== Text shown ==
────────────────

Paris–Nice

Race details
- Date: March
- Region: France
- Nickname(s): La course au soleil (in French) The Race to the Sun (in English)
- Discipline: Road
- Competition: UCI World Tour
- Type: Major one week stage race
- Organiser: Amaury Sport Organisation
- Race director: Christian Prudhomme
- Web site: www.paris-nice.fr

History
- First edition: 1933
- Editions: 84 (as of 2026)
- First winner: Alphonse Schepers (BEL)
- Most wins: Sean Kelly (IRL) (7 wins)
- Most recent: Jonas Vingegaard (DEN)

= Paris–Nice =

French multi-day road cycling race

Paris–Nice is a professional cycling stage race in France, held annually since 1933. Raced over eight days, the race usually starts with a prologue in the Paris region and ends with a final stage either in Nice or on the Col d'Èze overlooking the city. The event is nicknamed The Race to the Sun, as it runs in the first half of March, typically starting in cold and wintry conditions in the French capital before reaching the spring sunshine on the Côte d'Azur. The hilly course in the last days of the race favours stage racers who often battle for victory.

────────────────

== Recorded information ==
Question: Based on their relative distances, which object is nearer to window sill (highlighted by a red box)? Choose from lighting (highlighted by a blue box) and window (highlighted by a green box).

────────────────

== Study questions ==
• A. Copy the Paris–Nice text word for word, beginning at "- Most recent: Jonas" and stopping after "battle for victory.".
• B. Write what comes next in the Paris–Nice article, picking up right after its last sentence.

== Your written answers ==
• A.
- Most recent: Jonas Vingegaard (DEN)

= Paris–Nice =

French multi-day road cycling race

Paris–Nice is a professional cycling stage race in France, held annually since 1933. Raced over eight days, the race usually starts with a prologue in the Paris region and ends with a final stage either in Nice or on the Col d'Èze overlooking the city. The event is nicknamed The Race to the Sun, as it runs in the first half of March, typically starting in cold and wintry conditions in the French capital before reaching the spring sunshine on the Côte d'Azur. The hilly course in the last days of the race favours stage racers who often battle for victory.

• B.
Paris–Nice is part of the UCI World Tour and is the competition's first stage race in Europe each season, starting one day before its Italian counterpart, the Tirreno-Adriatico/Race of the Two Seas. It is organized by ASO, which also manages most other French World Tour races, most notably the Tour de France and Paris–Roubaix. The roll of honour features some of cycling's greatest riders, including French riders Louison Bobet, Jacques Anquetil and Laurent Jalabert, Low Country riders Eddy Merckx and Joop Zoetemelk who each won the race three times, and Spaniards Miguel Induráin and Alberto Contador. The most successful rider is Ireland's Sean Kelly, who claimed seven consecutive victories in the 1980s.

During the 2003 edition, Kazakh rider Andrey Kivilev died as a result of a head injury sustained in a crash. His death prompted UCI to mandate the use of helmets in all competitions of cycling, except for the last part of a race with an uphill finish. The rule was later changed to require helmets at all times.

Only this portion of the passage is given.